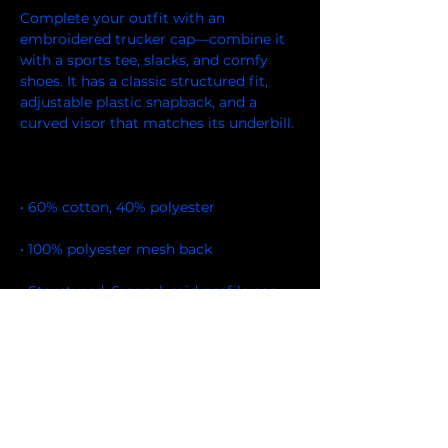
Complete your outfit with an 
embroidered trucker cap—combine it 
with a sports tee, slacks, and comfy 
shoes. It has a classic structured fit, 
adjustable plastic snapback, and a 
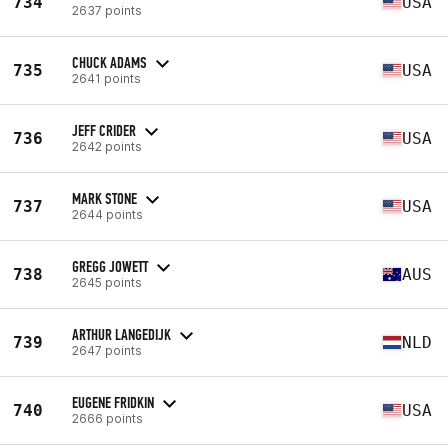
734
USA
2637 points
CHUCK ADAMS
735
USA
2641 points
JEFF CRIDER
736
USA
2642 points
MARK STONE
737
USA
2644 points
GREGG JOWETT
738
AUS
2645 points
ARTHUR LANGEDIJK
739
NLD
2647 points
EUGENE FRIDKIN
740
USA
2666 points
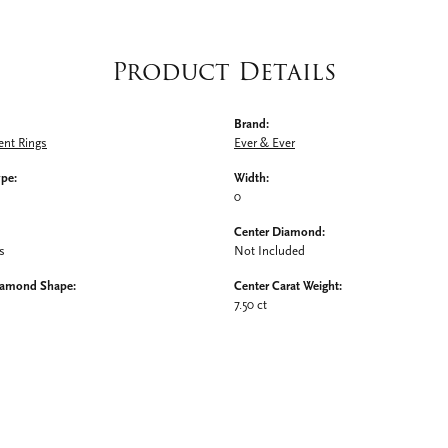
Product Details
Brand:
nt Rings
Ever & Ever
ype:
Width:
0
Center Diamond:
s
Not Included
iamond Shape:
Center Carat Weight:
7.50 ct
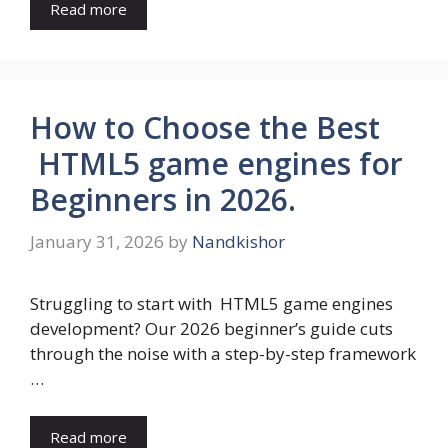
Read more
How to Choose the Best
HTML5 game engines for
Beginners in 2026.
January 31, 2026
by
Nandkishor
Struggling to start with HTML5 game engines
development? Our 2026 beginner’s guide cuts
through the noise with a step-by-step framework
…
Read more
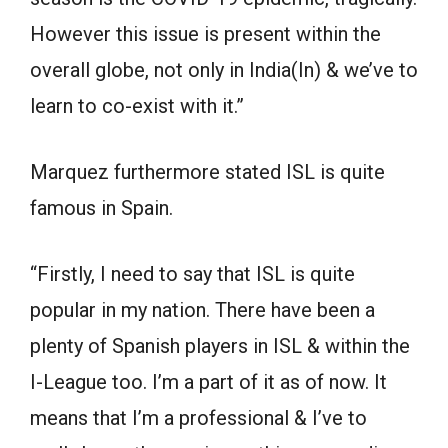
However this issue is present within the
overall globe, not only in India(In) & we’ve to
learn to co-exist with it.”
Marquez furthermore stated ISL is quite
famous in Spain.
“Firstly, I need to say that ISL is quite
popular in my nation. There have been a
plenty of Spanish players in ISL & within the
I-League too. I’m a part of it as of now. It
means that I’m a professional & I’ve to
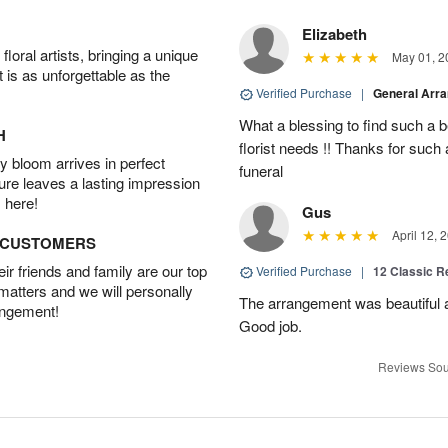
Elizabeth
oral artists, bringing a unique
May 01, 2
t is as unforgettable as the
Verified Purchase
|
General Arr
What a blessing to find such a b
H
florist needs !! Thanks for such 
 bloom arrives in perfect
funeral
ture leaves a lasting impression
 here!
Gus
April 12, 
D CUSTOMERS
r friends and family are our top
Verified Purchase
|
12 Classic 
 matters and we will personally
The arrangement was beautiful a
angement!
Good job.
Reviews Sou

● ● ● ●

Exercise prompt:
Exactly reproduce the lines of the data above that run from the line containing "General Arr" through the final one.

Response to this exercise:
General Arr
What a blessing to find such a b
H
florist needs !! Thanks for such 
 bloom arrives in perfect
funeral
ture leaves a lasting impression
 here!
Gus
April 12, 
D CUSTOMERS
r friends and family are our top
Verified Purchase
|
12 Classic 
 matters and we will personally
The arrangement was beautiful a
angement!
Good job.
Reviews Sou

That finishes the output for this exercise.